Quote Originally Posted by pocketaccent
If they had sex on June 4th, JA raped Travis IMO. He didn't want her there and he was scared. Female-male rape is different from male-female rape. Rape doesn't have to be violent and yes photos can be taken during and yes the man can be aroused. JMO.
Agreed. Women can be aroused during rape as well.
I apologize for length of this post, hope some of you stick with it, feel free to make your own call.
Thank you, I have been saying this for a while.. I'm sorry, but Cruella could not have disguised her psychosis when she killed him, Travis knew from the moment she barged in there. As much as he cajoled her, he wasn't totally cognitively unaware. He was mislead and naive. Which is how she suckered him in. He didn't value her presence there, for the sake of sex or anything else. He mentioned a date with some 19 year old from his church - that he was looking forward to - post Lisa convo. I think his mind started to process the shock of seeing her there as soon as she arrived though. Those ‘murder photo momentos’ say much (and perhaps she meant to keep them or transfer them). She can't 'erradicate' her movements when there is that much mental or nervous/excited energy pumping through her veins. I think it's quite obvious her body language was highly predatory and erratic that day - more than usual - full psychosis. There is just so much neurological activity that you can control when your mind is that disturbed. She is not a master of disguise. She is a psychopath; they DO feel a rush, to get to that expected moment. And she premeditated for quite some time.
Having a rape victim’s dating history brought up is one of those inappropriate manifestations during ‘an accusation.’ Anything can be brought up to insinuate dishonesty or paint them the '




' - for simply
having a dating history (perhaps even maintaining some form of agreeable contact between both parties). I understand we don't have much of a basis for how to perceive rape victims (until very recently – rape culture on campus being the best example from young women), let alone male rape survivors. I mean, it’s not like anyone’s ever encouraged to discuss ‘their rape’ at these institutions. Their job is to keep the money coming. Athletes, donors applicants, etc etc, these people expect a level of discretion. As for men, the most publicized case we’ve ever had was to the Catholic church and the male victims who spoke out about it years later.
Anyway, many of the survivors will tell you, the only reason they didn’t end up (strangled? choked? unconscious? dead?) is because they felt their body had to ‘comply’ - to avoid the apparent violence of their rapist(s).
75% of all rapes are either date or ‘acquaintance-rape.’ These people
know what’s going on, at best the primal violence has an effect. Silence or going along with it buys them time, their body possibly staying in a piece, etc. etc. Your survival instincts
do kick in with adrenaline. They get what they want, their rage will subside, and then they’ll leave you alone. That is
not always true. That’s just how the mind responds to the trauma.
I don't know why Travis didn't call the police as soon as he saw her. Perhaps he was hoping 'she would go away.' Or perhaps he wasn't 100% sure she wouldn't just sneak up on him one day and kill him anyway, or someone he loved. His house wasn't secure; he had the blasted doggy door, etc.

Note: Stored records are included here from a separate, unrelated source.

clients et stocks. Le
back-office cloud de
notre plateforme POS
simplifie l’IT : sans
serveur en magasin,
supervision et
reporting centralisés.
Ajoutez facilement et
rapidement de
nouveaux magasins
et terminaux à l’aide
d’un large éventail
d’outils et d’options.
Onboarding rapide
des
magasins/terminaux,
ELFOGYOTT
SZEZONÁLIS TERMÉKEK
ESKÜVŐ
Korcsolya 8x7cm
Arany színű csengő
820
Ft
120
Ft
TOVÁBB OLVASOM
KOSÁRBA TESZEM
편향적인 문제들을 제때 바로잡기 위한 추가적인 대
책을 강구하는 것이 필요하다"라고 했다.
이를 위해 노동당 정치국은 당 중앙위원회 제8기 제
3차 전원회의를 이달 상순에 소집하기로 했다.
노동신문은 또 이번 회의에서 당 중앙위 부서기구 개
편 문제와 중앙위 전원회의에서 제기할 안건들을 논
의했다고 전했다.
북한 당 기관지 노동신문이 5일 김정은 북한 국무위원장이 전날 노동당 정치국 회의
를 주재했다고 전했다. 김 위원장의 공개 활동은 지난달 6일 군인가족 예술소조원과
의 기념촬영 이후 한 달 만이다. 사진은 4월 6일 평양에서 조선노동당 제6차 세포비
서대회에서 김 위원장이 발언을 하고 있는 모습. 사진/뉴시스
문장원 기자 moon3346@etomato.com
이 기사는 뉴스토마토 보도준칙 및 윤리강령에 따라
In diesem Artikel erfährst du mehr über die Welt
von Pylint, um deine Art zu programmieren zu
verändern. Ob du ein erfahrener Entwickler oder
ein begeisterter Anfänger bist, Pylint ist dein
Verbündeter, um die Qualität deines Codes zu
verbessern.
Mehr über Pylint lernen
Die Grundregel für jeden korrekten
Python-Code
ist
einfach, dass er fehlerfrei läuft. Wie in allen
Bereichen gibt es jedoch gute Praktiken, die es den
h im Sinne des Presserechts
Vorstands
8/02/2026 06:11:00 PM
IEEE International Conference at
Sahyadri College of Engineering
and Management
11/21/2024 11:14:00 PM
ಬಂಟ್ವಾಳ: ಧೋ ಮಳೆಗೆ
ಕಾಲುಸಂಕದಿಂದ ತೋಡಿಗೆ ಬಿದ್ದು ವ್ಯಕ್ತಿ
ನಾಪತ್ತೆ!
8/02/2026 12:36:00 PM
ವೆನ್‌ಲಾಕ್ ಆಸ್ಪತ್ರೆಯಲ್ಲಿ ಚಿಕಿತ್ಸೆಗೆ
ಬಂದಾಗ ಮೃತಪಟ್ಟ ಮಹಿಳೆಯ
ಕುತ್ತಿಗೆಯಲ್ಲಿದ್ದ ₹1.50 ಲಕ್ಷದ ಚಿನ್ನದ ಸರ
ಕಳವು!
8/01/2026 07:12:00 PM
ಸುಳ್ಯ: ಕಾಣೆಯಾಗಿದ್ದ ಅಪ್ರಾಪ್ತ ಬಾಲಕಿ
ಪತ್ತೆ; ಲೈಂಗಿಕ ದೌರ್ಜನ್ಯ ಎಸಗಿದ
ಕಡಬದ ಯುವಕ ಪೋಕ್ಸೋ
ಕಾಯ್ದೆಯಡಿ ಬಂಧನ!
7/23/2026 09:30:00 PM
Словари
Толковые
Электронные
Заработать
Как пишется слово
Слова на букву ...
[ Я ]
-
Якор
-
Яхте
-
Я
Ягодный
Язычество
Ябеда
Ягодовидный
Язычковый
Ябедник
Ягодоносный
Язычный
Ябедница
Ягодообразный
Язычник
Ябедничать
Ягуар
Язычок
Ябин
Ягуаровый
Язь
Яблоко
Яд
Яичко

I don't care if the guy enjoyed sex. Or hated himself for having sex, with her or anyone else. I see a guy in those photos that realizes he has to go along to avoid something wicked. I think he knew, he wasn’t the type of person to get caught up in a shouting match. He took the time to absorb his environment, he just never counteracted with that awareness. He’s the type of ‘victim,’ that was expecting for her to leave him alone after her ‘excitement’ abated. Either way, I see duress in those photos.
Side note:
Psychologically, I don't think male rape is all that different from female rape at all.. Women feel just as discomforted discussing this topic and emotionally scar/suppress just as the men do (again, rape culture opened up the conversation a bit more recently). But you will notice one thing, that still has changed very little nationwide for them. There is a lot of self-defeat that comes with this territory. This has nothing to do with gender at all. I’ve never met a young woman feel anything less than frightened and/or demoralized for being able to confide in me that someone violated her mind. At least the once, I was told she was date-raped twice. Once for breaking up with one guy, the second because she felt "she was too good for him." Children have that adverse emotional response as well, perhaps it's even worse as they are still wiring. There is some lifetime PTSD, regardless of whether or not it was systemic, I think we know the research out there for this says as much. A rape victim's ability to move forward simply depends on the individual. It is HIGHLY under-reported by women anyhow, we do NOT have proper statistics or stories to judge from. Police precincts will also underreport. Either way women will say all the same, they feel shame (one of the components involved is often self-guilt - especially in certain cultures).